This project consists of several Jupyter notebooks designed to analyze and model the risk factors for coronary heart disease (MICHD) using logistic regression. The notebooks perform different tasks related to data exploration, feature selection, model training, and evaluation. Each notebook is associated with a Python file containing necessary functions, ensuring compatibility through the analysis process.
This notebook conducts an initial exploratory data analysis on the dataset and develops a baseline model and different finetuning strategies:
1. Initial data exploration
- Label distribution and missing values were analyzed.
- Relevant features were manually selected based on clinical significance, including chronic health indicators, lifestyle factors, and demographics.
- Features were organized in a dictionary structure detailing their types, missing value indicators, and mapping values for consistent preprocessing.
2. Data preprocessing To streamline the preprocessing of the selected features:
- Features were organized in a dictionary structure , detailing each feature's variable type (binary, categorical, or numerical) to determine the appropriate preprocessing steps.
- Missing value indicators were established, where specific values (e.g., 7 and 9) were designated as missing information for binary variables.
- Any mapping values required for certain features were identified (e.g., in some numeric variables, the value 88 indicated “none”).
3. Baseline model development Model performance was evaluated using K-fold cross-validation with K=10:
- Feature selection : only features with no missing (NaN) values were retained for model training.
- Missing value strategy : rows with missing values (excluding NaNs) were eliminated from the dataset.
4. Finetuning model (1) Model performance was evaluated using K-fold cross-validation with K=10:
- Data rebalancing according to label distribution
- Stochastic Gradient Descent was implemented
- Median imputation for continuous numeric features missing values
This notebook assesses the relevance of selected features for predicting MICHD:
- Initial Evaluation: each feature was evaluated individually to determine its ability to predict MICHD.
- Transformations: features were transformed when no significant relationship was observed.
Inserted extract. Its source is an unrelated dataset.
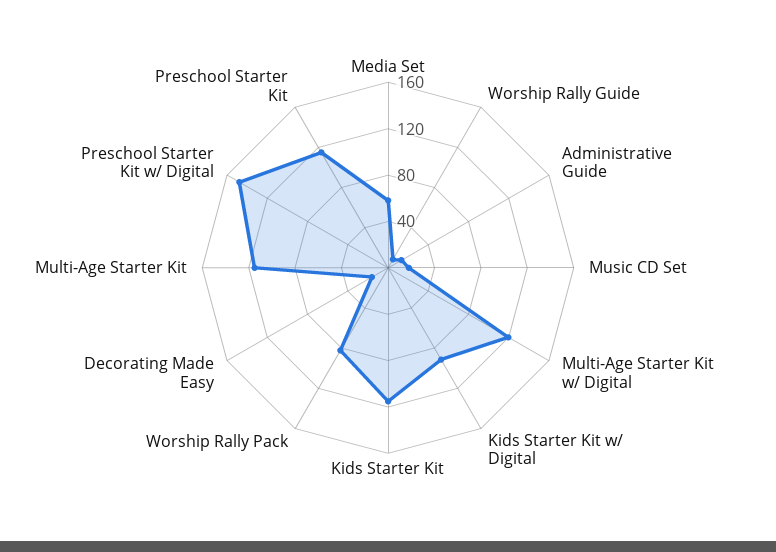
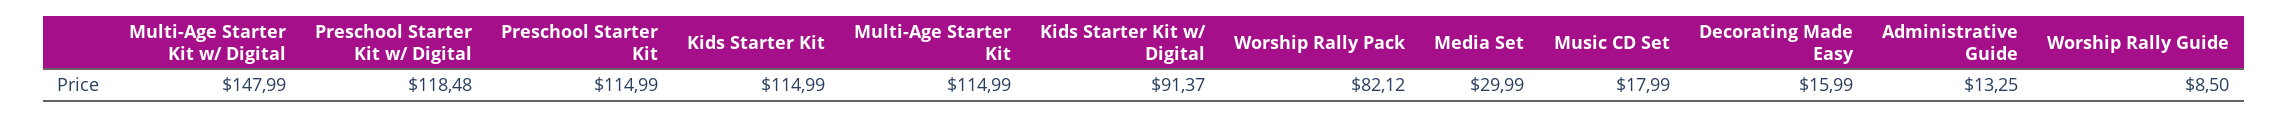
Media Set: 60 -> 29.99
Multi-Age Starter Kit w/ Digital: 120 -> 147.99
Preschool Starter Kit w/ Digital: 150 -> 118.48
Transformations included binary conversion, consistent scaling, new feature creation, and capping extreme values.
- Iterative Process: the evaluation and transformation cycle was repeated until features demonstrated a clear relationship with the target variable or were deemed irrelevant.
The feature ablation process involved systematically adding features to the model:
- Sequential feature addition: features were added one at a time, assessing their impact on the F1 score.
- Evaluation of impact: Each addition was evaluated, and features that improved model performance were retained while others were removed.
This notebooks explores hyperparameter tuning through grid search.
The notebook develops the final model, achieved through implementing all findings in the previous notebooks:
- Integration of selected preprocessed features: utilizes refined features identified through prior analyses.
- Model training: trains the logistic regression model on the balanced dataset with optimized hyperparameters.
- Performance evaluation: evaluates model performance using K-fold cross-validation and F1 score metric.
Each notebook is associated with a Python file of the same name (e.g., data_analysis_baseline.py
, feature_relevance.py
, etc.). These files contain the functions and methods utilized in the notebooks. Functions were modified across different notebooks, resulting in separate files for each to avoid incompatibilities.
Extract data/dataset.zip
to a folder named dataset
at the root of the project before running run.py
The run.py
script generates a submission file based on the final model's predictions. It utilizes the trained model to make predictions on the test dataset and creates a CSV file for submission.